Вид муравейника опять настроил Андрея на холодящие мысли о роевом человечестве, и ему помстилось даже, что он как будто слышит непререкаемый, словно молния в сердце, зов матки, неведомой ему царицы. То есть ему почудилось, что матка просто думает его поступками в те беззаветные минуты, когда он сам не думает, как поступать. Ну, скажем, когда он вдруг, забыв себя, наскакивает на Аттилу или швыряет рюмку в Тараканова. Или, к примеру, когда целует детку в темя, либо когда так её хочет, что и думать не может... «Так кто же я? Голая функция или вольная птица?
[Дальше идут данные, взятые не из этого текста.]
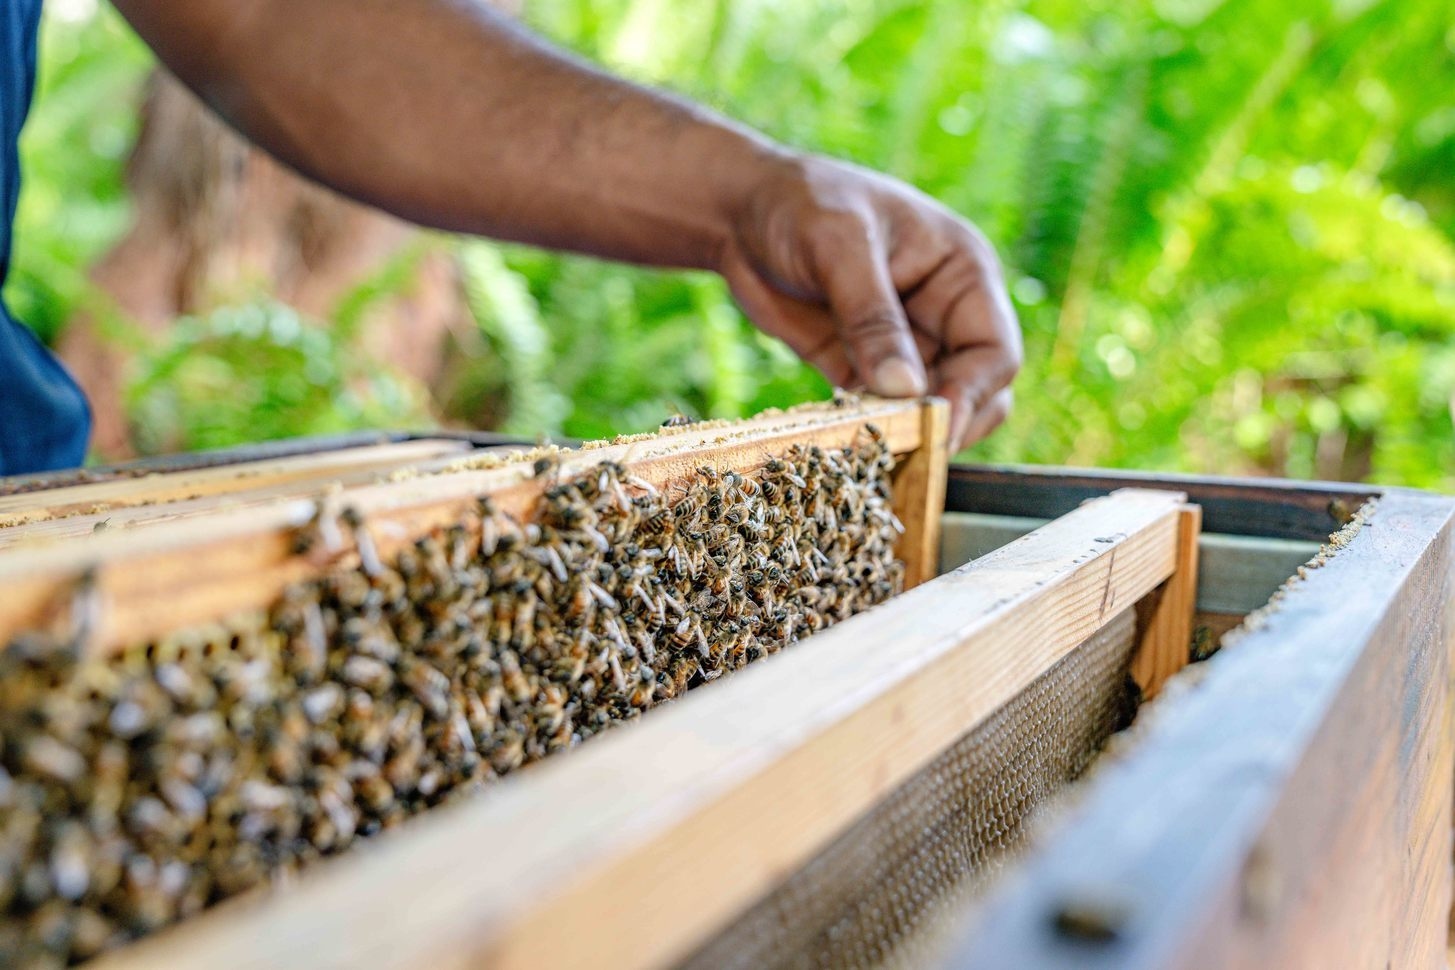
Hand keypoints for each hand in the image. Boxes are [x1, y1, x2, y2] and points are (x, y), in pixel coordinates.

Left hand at [718, 151, 1020, 449]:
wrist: (738, 211)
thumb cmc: (799, 203)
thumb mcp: (838, 245)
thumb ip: (872, 317)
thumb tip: (907, 390)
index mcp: (961, 273)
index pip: (994, 350)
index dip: (973, 393)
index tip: (937, 425)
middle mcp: (943, 314)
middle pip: (976, 391)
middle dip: (950, 422)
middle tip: (911, 449)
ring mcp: (903, 346)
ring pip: (929, 409)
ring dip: (909, 433)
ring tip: (876, 451)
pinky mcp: (859, 370)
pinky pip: (880, 413)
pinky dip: (870, 432)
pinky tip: (846, 443)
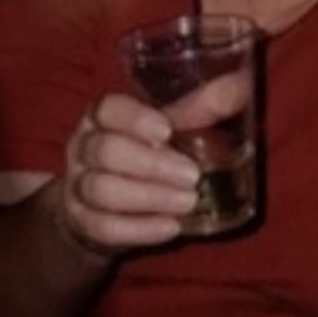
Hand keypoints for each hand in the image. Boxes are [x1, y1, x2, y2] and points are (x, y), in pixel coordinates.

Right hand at [59, 94, 199, 254]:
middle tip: (193, 175)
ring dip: (149, 197)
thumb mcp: (169, 126)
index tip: (167, 131)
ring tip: (189, 201)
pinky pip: (104, 228)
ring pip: (102, 190)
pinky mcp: (83, 223)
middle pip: (105, 151)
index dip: (134, 118)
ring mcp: (78, 187)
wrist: (104, 204)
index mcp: (103, 117)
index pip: (107, 109)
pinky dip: (140, 229)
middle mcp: (84, 148)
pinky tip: (171, 227)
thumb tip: (239, 87)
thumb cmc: (147, 151)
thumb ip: (201, 107)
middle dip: (151, 164)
Муравей-звонарь или варвар-кузнечик?» – сам за себя подумал человек Норушкин, но отвлёкся.
В одичалом яблоневом саду, уже отцветшем и теперь обсыпанном неприметными, потерявшими белые венчики завязями, под недреманным оком Степана Обережного паслись меланхоличные бурёнки. Глядя под ноги, чтобы не вляпаться, давя попутно вспышки одуванчиков, Норушкин с Катей поравнялись с поднявшимся навстречу им пастухом и одарили его укутанной в шуршащий целлофан сигарой. Степан стянул бейсболку с темени и поклонился в пояс.